People sometimes think that because they’re invited to participate in a research trial, participation is free. In the sense that free means without cost, it’s not. Trials are enormously complex, time consuming, and expensive. Participants might not be required to pay anything, but someone is paying.
In addition, for participants, there are costs other than money. Participation requires commitment to responsibilities that if they aren’t delivered on, could damage or even invalidate the trial. The most important of these is discretion. It’s rare that participation would need to actively be kept secret but anyone making public that they’re in a trial is simply oversharing.
(Before anyone ever posts anything about their condition or possible treatments in any online forum, they should consider that their post is likely to be read by a newly diagnosed person who will probably misunderstand and/or misinterpret the context.)

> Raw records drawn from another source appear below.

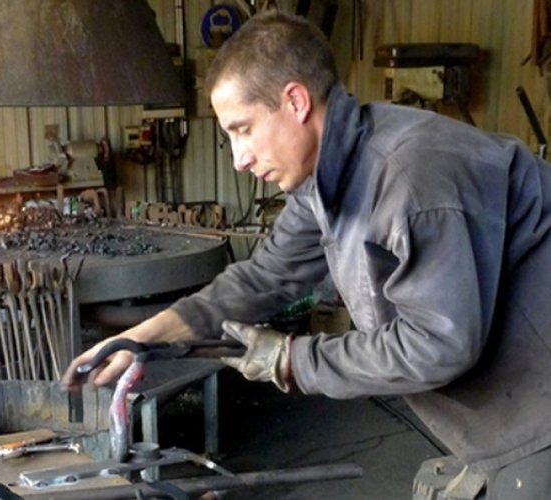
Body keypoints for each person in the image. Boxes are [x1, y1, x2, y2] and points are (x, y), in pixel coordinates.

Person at [62, 10, 551, 499]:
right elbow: (265, 277)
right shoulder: (326, 176)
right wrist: (139, 339)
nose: (238, 158)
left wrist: (293, 359)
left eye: (243, 129)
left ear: (295, 101)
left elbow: (439, 346)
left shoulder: (409, 178)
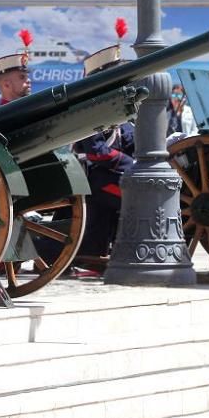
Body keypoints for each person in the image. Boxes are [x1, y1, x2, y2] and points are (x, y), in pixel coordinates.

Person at [72, 40, 134, 268]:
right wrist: (132, 163)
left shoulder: (116, 106)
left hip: (112, 175)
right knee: (140, 196)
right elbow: (97, 153)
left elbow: (127, 140)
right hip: (96, 179)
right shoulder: (92, 108)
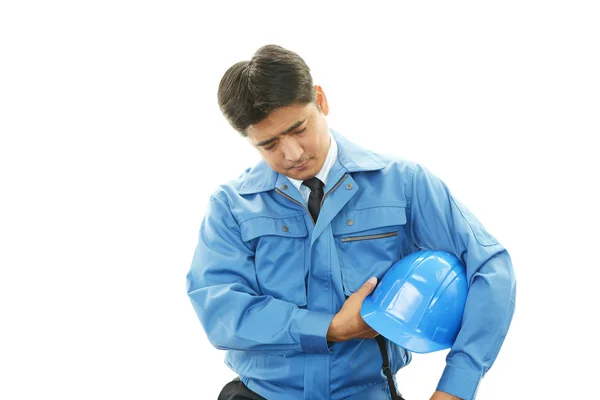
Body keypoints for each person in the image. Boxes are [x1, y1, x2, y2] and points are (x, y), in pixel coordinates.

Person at [186, 44, 516, 400]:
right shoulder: (231, 206)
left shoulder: (403, 183)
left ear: (321, 100)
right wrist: (330, 328)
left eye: (299, 129)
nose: (292, 154)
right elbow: (220, 308)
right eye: (270, 145)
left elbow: (491, 268)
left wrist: (456, 387)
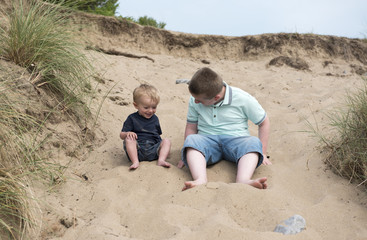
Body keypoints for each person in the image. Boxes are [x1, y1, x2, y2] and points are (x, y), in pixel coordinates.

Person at [177, 67, 271, 191]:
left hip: (237, 140)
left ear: (216, 97)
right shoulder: (195, 99)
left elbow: (264, 122)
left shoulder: (243, 98)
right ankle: (200, 179)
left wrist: (263, 153)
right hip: (207, 140)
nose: (195, 101)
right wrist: (186, 153)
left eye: (199, 100)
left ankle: (243, 179)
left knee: (253, 143)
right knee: (192, 141)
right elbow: (191, 127)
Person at [120, 84, 171, 170]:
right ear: (136, 105)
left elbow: (157, 136)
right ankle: (135, 162)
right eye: (146, 107)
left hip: (153, 151)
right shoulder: (132, 118)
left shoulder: (155, 119)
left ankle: (161, 160)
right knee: (129, 139)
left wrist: (162, 148)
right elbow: (121, 135)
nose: (150, 110)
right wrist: (128, 133)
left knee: (166, 141)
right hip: (137, 151)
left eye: (154, 107)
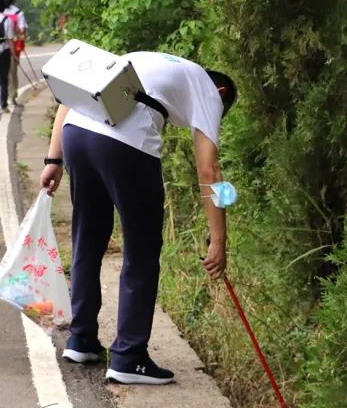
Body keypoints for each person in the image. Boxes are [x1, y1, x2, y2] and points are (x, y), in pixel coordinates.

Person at [39, 52, 237, 385]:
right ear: (221, 95)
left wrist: (53, 159)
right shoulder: (208, 90)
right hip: (123, 145)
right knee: (142, 247)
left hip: (76, 132)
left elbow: (67, 98)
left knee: (88, 236)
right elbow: (211, 170)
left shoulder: (150, 63)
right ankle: (129, 356)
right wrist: (219, 239)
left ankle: (81, 338)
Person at [4, 0, 28, 107]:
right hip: (13, 44)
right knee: (13, 71)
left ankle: (5, 97)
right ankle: (12, 96)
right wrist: (22, 43)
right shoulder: (18, 13)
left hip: (0, 45)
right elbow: (22, 31)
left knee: (3, 72)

The ultimate trial format is double-blind placebo-controlled, where neither researcher nor participant knows who’s getting whatever’s being tested and who’s getting a placebo but for several reasons trials can’t always be run that way. In the case of FA there are so few of us that it’s often difficult to get a decent sample size at all. Some trials are for equipment rather than drugs so there is no control sample. As a result, participants often know that they’re getting the treatment being tested and validity of the trial depends on trial protocols being followed exactly. Some people consider this rigidity inconvenient so it could be considered a cost.

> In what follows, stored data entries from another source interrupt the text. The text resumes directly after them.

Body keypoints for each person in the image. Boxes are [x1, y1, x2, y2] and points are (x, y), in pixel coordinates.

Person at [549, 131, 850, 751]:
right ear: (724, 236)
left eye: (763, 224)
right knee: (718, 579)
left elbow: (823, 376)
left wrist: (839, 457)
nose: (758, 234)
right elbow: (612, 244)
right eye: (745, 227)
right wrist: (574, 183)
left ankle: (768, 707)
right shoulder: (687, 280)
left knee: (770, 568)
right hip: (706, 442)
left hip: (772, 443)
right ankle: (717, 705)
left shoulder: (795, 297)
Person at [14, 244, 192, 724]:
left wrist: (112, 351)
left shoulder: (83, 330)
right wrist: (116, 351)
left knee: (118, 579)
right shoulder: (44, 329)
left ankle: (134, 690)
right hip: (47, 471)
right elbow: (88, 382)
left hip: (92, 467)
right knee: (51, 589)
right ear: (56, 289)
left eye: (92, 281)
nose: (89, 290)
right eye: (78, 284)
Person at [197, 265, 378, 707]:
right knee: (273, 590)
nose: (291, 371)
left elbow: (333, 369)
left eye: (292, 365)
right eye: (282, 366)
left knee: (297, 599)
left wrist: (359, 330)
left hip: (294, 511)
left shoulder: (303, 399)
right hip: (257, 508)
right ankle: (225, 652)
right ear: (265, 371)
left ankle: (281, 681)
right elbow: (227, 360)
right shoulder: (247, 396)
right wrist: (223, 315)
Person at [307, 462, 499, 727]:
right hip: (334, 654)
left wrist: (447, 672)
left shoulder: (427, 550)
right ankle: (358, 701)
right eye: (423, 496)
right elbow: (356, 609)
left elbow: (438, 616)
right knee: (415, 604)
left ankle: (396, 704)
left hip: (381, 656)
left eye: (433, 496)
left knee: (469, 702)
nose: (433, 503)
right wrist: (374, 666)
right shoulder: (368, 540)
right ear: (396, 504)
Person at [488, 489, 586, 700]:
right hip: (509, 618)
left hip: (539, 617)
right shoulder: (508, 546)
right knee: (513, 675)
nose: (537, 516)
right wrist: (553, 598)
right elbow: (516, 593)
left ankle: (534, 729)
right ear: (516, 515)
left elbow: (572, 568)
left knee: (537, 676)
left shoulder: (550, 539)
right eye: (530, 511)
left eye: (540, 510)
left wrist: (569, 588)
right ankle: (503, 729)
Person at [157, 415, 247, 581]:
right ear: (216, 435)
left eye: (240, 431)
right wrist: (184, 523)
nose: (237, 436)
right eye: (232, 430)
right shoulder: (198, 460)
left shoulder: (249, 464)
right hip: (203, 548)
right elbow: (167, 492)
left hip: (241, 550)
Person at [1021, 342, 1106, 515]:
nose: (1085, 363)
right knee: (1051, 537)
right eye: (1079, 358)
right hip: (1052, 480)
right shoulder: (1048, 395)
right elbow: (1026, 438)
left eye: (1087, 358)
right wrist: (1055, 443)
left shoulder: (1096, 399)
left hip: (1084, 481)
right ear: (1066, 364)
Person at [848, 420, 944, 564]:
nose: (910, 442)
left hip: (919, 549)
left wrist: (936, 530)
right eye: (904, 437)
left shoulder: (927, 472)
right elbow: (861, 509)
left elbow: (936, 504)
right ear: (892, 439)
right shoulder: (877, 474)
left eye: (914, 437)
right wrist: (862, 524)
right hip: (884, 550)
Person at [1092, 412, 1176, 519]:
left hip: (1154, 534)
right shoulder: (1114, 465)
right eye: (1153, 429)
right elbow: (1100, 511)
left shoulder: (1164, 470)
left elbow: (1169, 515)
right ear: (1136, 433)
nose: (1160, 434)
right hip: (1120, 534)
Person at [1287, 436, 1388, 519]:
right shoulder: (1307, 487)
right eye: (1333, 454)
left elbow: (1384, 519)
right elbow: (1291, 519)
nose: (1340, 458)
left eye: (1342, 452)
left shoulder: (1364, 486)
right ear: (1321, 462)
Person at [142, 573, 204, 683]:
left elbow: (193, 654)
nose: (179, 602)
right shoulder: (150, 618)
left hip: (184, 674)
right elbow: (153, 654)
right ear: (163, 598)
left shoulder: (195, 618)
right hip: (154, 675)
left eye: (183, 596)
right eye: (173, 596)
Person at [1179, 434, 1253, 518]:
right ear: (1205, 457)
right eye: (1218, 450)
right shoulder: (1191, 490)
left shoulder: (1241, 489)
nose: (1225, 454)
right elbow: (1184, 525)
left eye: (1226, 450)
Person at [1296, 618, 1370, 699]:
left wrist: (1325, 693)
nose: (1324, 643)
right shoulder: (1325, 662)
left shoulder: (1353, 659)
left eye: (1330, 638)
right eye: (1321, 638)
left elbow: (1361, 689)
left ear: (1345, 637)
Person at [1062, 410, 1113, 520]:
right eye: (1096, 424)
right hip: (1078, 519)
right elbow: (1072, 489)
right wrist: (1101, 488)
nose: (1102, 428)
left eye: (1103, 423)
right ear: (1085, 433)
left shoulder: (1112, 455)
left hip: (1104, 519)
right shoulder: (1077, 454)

The reward stage for a researcher often comes well after the trial itself, when results have been documented, presented and ideally published. That’s what leads to promotion and more grant funding for researchers. But nobody will publish results that are already in public domain. So, another cost might be the requirement for a participant to wait a frustratingly long time before knowing if their own results were representative and meaningful.
The website https://clinicaltrials.gov/, hosted in the US, lists clinical trials throughout the world, planned, recruiting, underway and completed. It’s a searchable database, so this link brings a list of studies related to FA.
When I last checked, the site listed 56 studies. The simple fact that studies are listed is progress already. As learnings are gained from each of those studies, that progress continues towards finding treatments, and even a cure for FA. Any of us who gets to contribute to that progress should seize and appreciate that opportunity, recognise its value and treat it with the immense respect it deserves.